━━━━━ Data excerpts ━━━━━

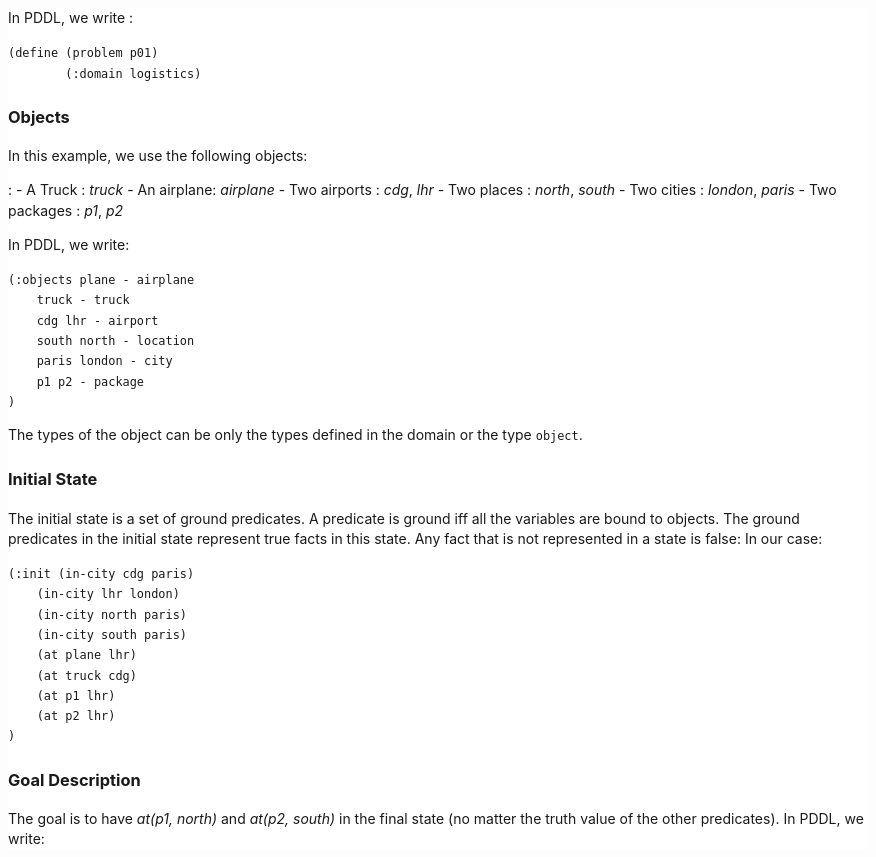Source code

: In PDDL, we write :

``` text
(define (problem p01)
        (:domain logistics)
```

### Objects

In this example, we use the following objects:

:   -   A Truck : *truck*
    -   An airplane: *airplane*
    -   Two airports : *cdg*, *lhr*
    -   Two places : *north*, *south*
    -   Two cities : *london*, *paris*
    -   Two packages : *p1*, *p2*

In PDDL, we write:

``` text
(:objects plane - airplane
    truck - truck
    cdg lhr - airport
    south north - location
    paris london - city
    p1 p2 - package
)
```

The types of the object can be only the types defined in the domain or
the type `object`.


### Initial State

The initial state is a set of ground predicates. A predicate is ground
iff all the variables are bound to objects. The ground predicates in the
initial state represent true facts in this state. Any fact that is not
represented in a state is false: In our case:

``` text
(:init (in-city cdg paris)
    (in-city lhr london)
    (in-city north paris)
    (in-city south paris)
    (at plane lhr)
    (at truck cdg)
    (at p1 lhr)
    (at p2 lhr)
)
```

### Goal Description

The goal is to have *at(p1, north)* and *at(p2, south)* in the final
state (no matter the truth value of the other predicates). In PDDL, we
write:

━━━━━

Within the entries above, how many lines hold the string "paris"? State the number with no other words.

Written solution >> 5